Phase 4 (2008-Present)
SHARE Thailand moved its operational headquarters to a new area in Khemarat District in Ubonratchathani province after health stakeholders, the leaders of PLWHA in the previous field, gained the necessary skills and knowledge to become self-reliant and conduct PLWHA group activities without SHARE support.

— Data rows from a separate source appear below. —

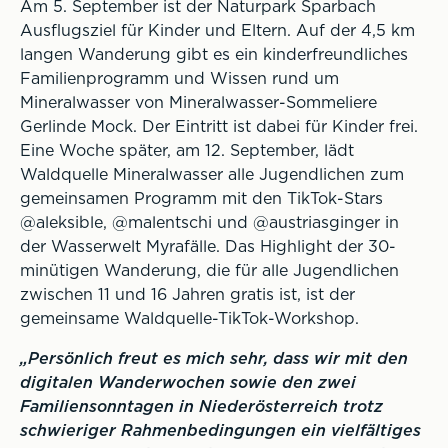
Am 5. September ist der Naturpark Sparbach
Ausflugsziel für Kinder und Eltern. Auf der 4,5 km
langen Wanderung gibt es ein kinderfreundliches
Familienprogramm und Wissen rund um
Mineralwasser von Mineralwasser-Sommeliere
Gerlinde Mock. Der Eintritt ist dabei für Kinder frei.
Eine Woche später, am 12. September, lädt
Waldquelle Mineralwasser alle Jugendlichen zum
gemeinsamen Programm mit den TikTok-Stars
@aleksible, @malentschi und @austriasginger in
der Wasserwelt Myrafälle. Das Highlight der 30-
minütigen Wanderung, die für alle Jugendlichen
zwischen 11 und 16 Jahren gratis ist, ist der
gemeinsame Waldquelle-TikTok-Workshop.
„Persönlich freut es mich sehr, dass wir mit den
digitalen Wanderwochen sowie den zwei
Familiensonntagen in Niederösterreich trotz
schwieriger Rahmenbedingungen ein vielfältiges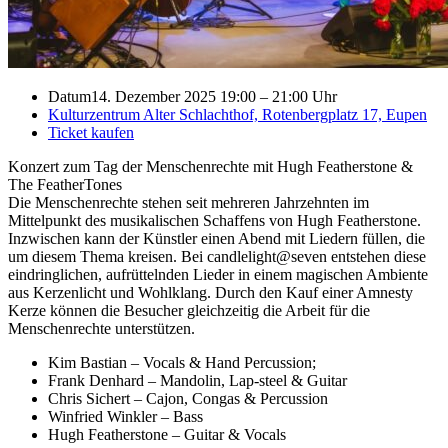
Datum
14. Dezember 2025 19:00
–
21:00 Uhr
Kulturzentrum Alter Schlachthof, Rotenbergplatz 17, Eupen
Ticket kaufen
Konzert zum Tag der Menschenrechte mit Hugh Featherstone &
The FeatherTones
Die Menschenrechte stehen seit mehreren Jahrzehnten im
Mittelpunkt des musikalischen Schaffens von Hugh Featherstone.
Inzwischen kann der Künstler einen Abend mit Liedern füllen, die
um diesem Thema kreisen. Bei candlelight@seven entstehen diese
eindringlichen, aufrüttelnden Lieder in einem magischen Ambiente
aus Kerzenlicht und Wohlklang. Durch den Kauf einer Amnesty
Kerze können die Besucher gleichzeitig die Arbeit für die
Menschenrechte unterstützen.
Kim Bastian – Vocals & Hand Percussion;
Frank Denhard – Mandolin, Lap-steel & Guitar
Chris Sichert – Cajon, Congas & Percussion
Winfried Winkler – Bass
Hugh Featherstone – Guitar & Vocals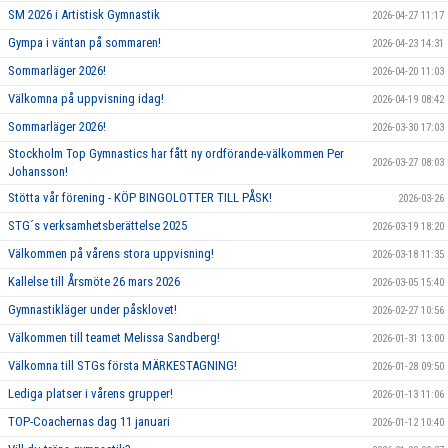
SM 2026 i Artistisk Gymnastik
2026-04-27 11:17
Gympa i väntan på sommaren!
2026-04-23 14:31
Sommarläger 2026!
2026-04-20 11:03
Välkomna på uppvisning idag!
2026-04-19 08:42
Sommarläger 2026!
2026-03-30 17:03
Stockholm Top Gymnastics har fått ny ordförande-välkommen Per
2026-03-27 08:03
Johansson!
Stötta vår förening - KÖP BINGOLOTTER TILL PÅSK!
2026-03-26
STG´s verksamhetsberättelse 2025
2026-03-19 18:20
Välkommen på vårens stora uppvisning!
2026-03-18 11:35
Kallelse till Årsmöte 26 mars 2026
2026-03-05 15:40
Gymnastikläger under påsklovet!
2026-02-27 10:56
Välkommen till teamet Melissa Sandberg!
2026-01-31 13:00
Välkomna till STGs första MÄRKESTAGNING!
2026-01-28 09:50
Lediga platser i vårens grupper!
2026-01-13 11:06
TOP-Coachernas dag 11 januari
2026-01-12 10:40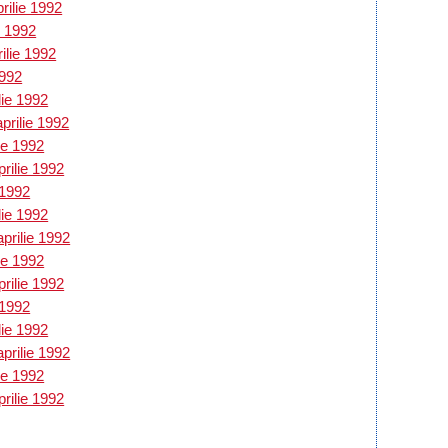
rilie 1992
e 1992
ilie 1992
1992
lie 1992
prilie 1992
ie 1992
prilie 1992
 1992
lie 1992
prilie 1992
ie 1992
prilie 1992
 1992
lie 1992
prilie 1992
ie 1992
prilie 1992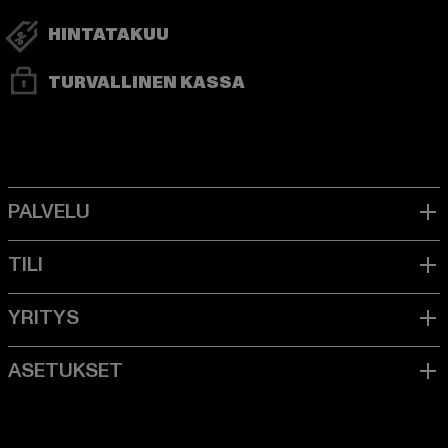
HINTATAKUU
TURVALLINEN KASSA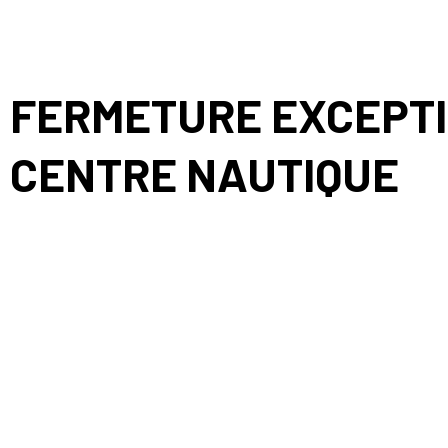
FERMETURE EXCEPTI
CENTRE NAUTIQUE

The reasons prompting the move to Khemarat District are 1. Geographic location. 2. The existence of vulnerable groups. 3. The existence of a serious problem with HIV/AIDS. 4. No NGO existence. 1. Khemarat is a Thai-Lao border area where the temporary immigration of migrant laborers from Lao PDR exists on a daily basis. 2. The Thai Ministry of Public Health indicates that there are several groups vulnerable to HIV/AIDS in Khemarat, such as migrant labor, MSM (Men who have Sex with Men), youth, PLWHA. 3. Preparatory research illustrated the seriousness of the HIV/AIDS situation in Khemarat, which at the time contained the second highest number of PLWHA among eight districts on the Thai-Lao border area in Ubonratchathani province. (After 2008, the highest number of PLWHA was recorded in Khemarat). 4. There were no NGOs in Khemarat district before SHARE’s intervention, prompting the start of the current project.